La loi confortant le respect des principes de la République du 24 août 2021 prévoit que toute association ou fondation subventionnée par des fonds publics soit signataire d’un contrat d’engagement républicain (CER), dont le contenu a été déterminé par un décret du 31 décembre 2021.Une circulaire ministérielle, du même jour, visait à introduire la possibilité, pour les préfets, de demander la suspension de l’exécution d’un acte d’une collectivité qui porterait gravement atteinte aux principes de laïcité et de neutralité des services publics.

En signant le CER, une association s’engage notamment à :

  • respecter les principes de liberté, d’égalité, de fraternité et de dignité de la personne humaine, ainsi que les symboles de la République (article 2 de la Constitution) ; 
  • ne pas remettre en cause le caractère laïque de la République ;
  • s’abstenir de toute action portant atteinte à l’ordre public.

France Urbaine remarque : « Sur l’engagement n°2 du CER concernant la liberté de conscience, il est indiqué que l’association ou la fondation s’engage à respecter et protéger la liberté de conscience de ses membres et des tiers, notamment des bénéficiaires de ses services, et s’abstient de tout « acte de prosélytisme abusif » exercé notamment sous la contrainte, la menace ou la pression. Certes, en droit, le prosélytisme n’est pas interdit mais strictement encadré : il s’agit d’une notion au carrefour des libertés fondamentales, largement inspirée des décisions des juges de la Cour Européenne des Droits de l’Homme (CEDH) mais peu définie en droit français. 
 

France urbaine avait conséquemment proposé de réécrire cet engagement dans une version intégrant des conditions de validité cumulatives ou alternatives (« prosélytisme systématique, actif et contraignant ») voire d’en changer le qualificatif (« prosélytisme agressif ») sur la base de la sémantique juridique européenne assez autonome en la matière. Avec le choix du gouvernement, le juge administratif risque d’avoir des lectures variées selon les cas d’espèce, au risque de multiplier les contentieux entre une association et une collectivité et/ou l’Etat. 

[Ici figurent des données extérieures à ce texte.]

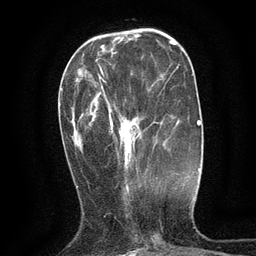
Breast MRI (dynamic contrast-enhanced), one axial slice; slice 41 of 134 in the series (ordered by position); cropped to one breast; dynamic contrast-enhanced series, time point 2 of 6 at this slice position (early post-contrast); 3 T; TE 2.7 ms, TR 5.5 ms; 1.2 mm slice thickness; 256 × 256 image matrix, field of view 160 × 160 mm. Female patient.
Annotated regions visible in this slice (semi-automatically segmented with operator editing):
- enhancing-tissue mask used for the functional tumour volume (all voxels passing the contrast-enhancement thresholds inside the analysis volume; usually the tumour): bounding box (x1, y1, x2, y2) in pixels: (98, 68, 176, 148)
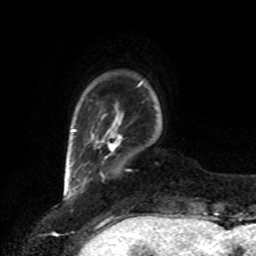
Breast MRI, one axial slice. Slice 12 of 80 in the series (ordered by position). Cropped to one breast. Dynamic contrast-enhanced series, time point 2 of 8 at this slice position (early post-contrast). 1.5 T. TE 4.2 ms, TR 7 ms. 256 × 256 image matrix, field of view 175 × 175 mm. Female patient.
Outlined on this slice (semi-automatic segmentation, software-assisted and operator-edited):
- enhancing-tissue mask used for the functional tumour volume (all voxels passing the contrast-enhancement thresholds inside the analysis volume; usually the tumour): bounding box (x1, y1, x2, y2) in pixels: (108, 131, 122, 152)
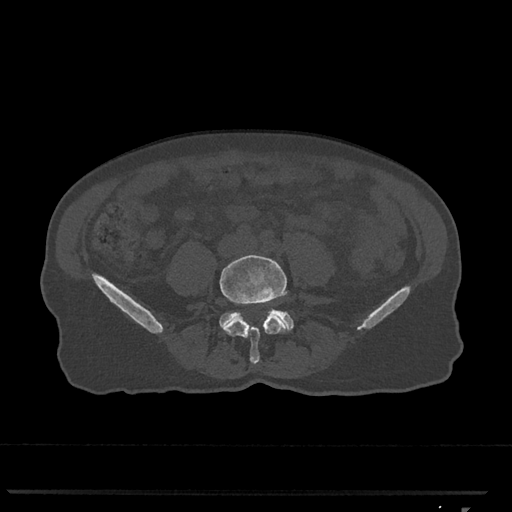
CT including the spine, one axial slice. Slice 188 of 793 in the series (ordered by position). Bone window (W 1800 / L 400 HU). 0.5 mm slice thickness. 512 × 512 image matrix, field of view 380 × 380 mm. Female patient, age 62 years. From the clinical record (not read from this slice): primary cancer: renal.
Annotated regions visible in this slice (semi-automatic segmentation, software-assisted and operator-edited):
- L4 vertebra: box from (x=219, y=255) to (x=289, y=364) px
- L5 vertebra: (x=219, y=309)–(x=294, y=330)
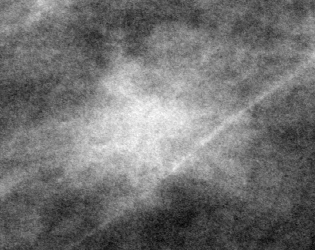
Region of interest cut from a scanned film mammogram (one marked finding), left breast, CC view.
Marked abnormality: mass, shape irregular, margins microlobulated; BI-RADS assessment category 3; subtlety rating 5 on a 1 (subtle) to 5 (obvious) scale; benign; no additional work-up was recommended (benign without callback).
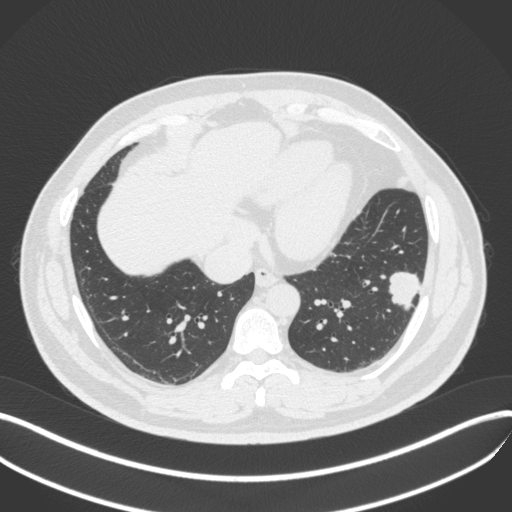
Chest CT, one axial slice. Position 136 of 420 along the scan axis. Reconstruction kernel B31f. 120 kVp. Lung window (W 1500 / L -600 HU). 1 mm slice thickness. 512 × 512 image matrix, field of view 400 × 400 mm. Male patient, age 39 years. From the clinical record (not read from this slice): clinical TNM (as recorded): T2a N0 M0; histopathological grade: G2-3.
Structures marked on this image (bounding box drawn by a radiologist):
- lung tumour (recorded histology: adenocarcinoma): bounding box [x1, y1, x2, y2] px = [383, 267, 425, 311]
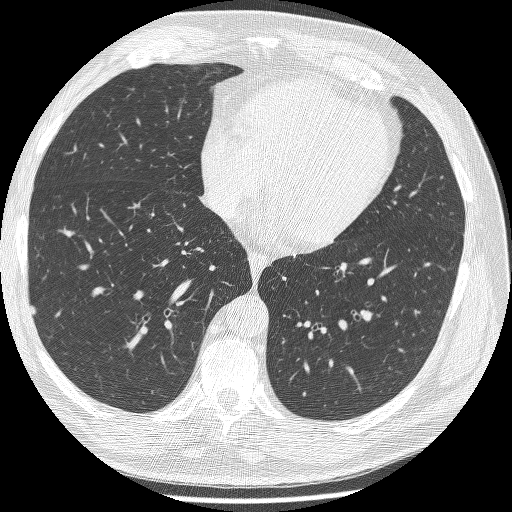
Low-dose screening chest CT, one axial slice; position 92 of 241 along the scan axis; lung window (W 1500 / L -600 HU); 1.25 mm slice thickness; 512 × 512 image matrix, field of view 346 × 346 mm.
Outlined on this slice (outlined manually by an expert reader):
- lesion 2 (tumor, lower lobe of right lung): bounding box <30,305,36,316> (left, top, right, bottom; pixels)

De même, sur l’engagement n°6 (respect de la dignité de la personne humaine), il est indiqué que l’association ou la fondation s’engage à n’entreprendre, ne soutenir, ni cautionner aucune action de nature à porter atteinte à la sauvegarde de la dignité de la personne humaine(…). Elle s’engage à ne pas créer, maintenir ou exploiter la « vulnérabilité psychologique ou physique » de ses membres et des personnes qui participent à ses activités à quelque titre que ce soit, notamment des personnes en situation de handicap, que ce soit par des pressions ou des tentatives d’endoctrinement.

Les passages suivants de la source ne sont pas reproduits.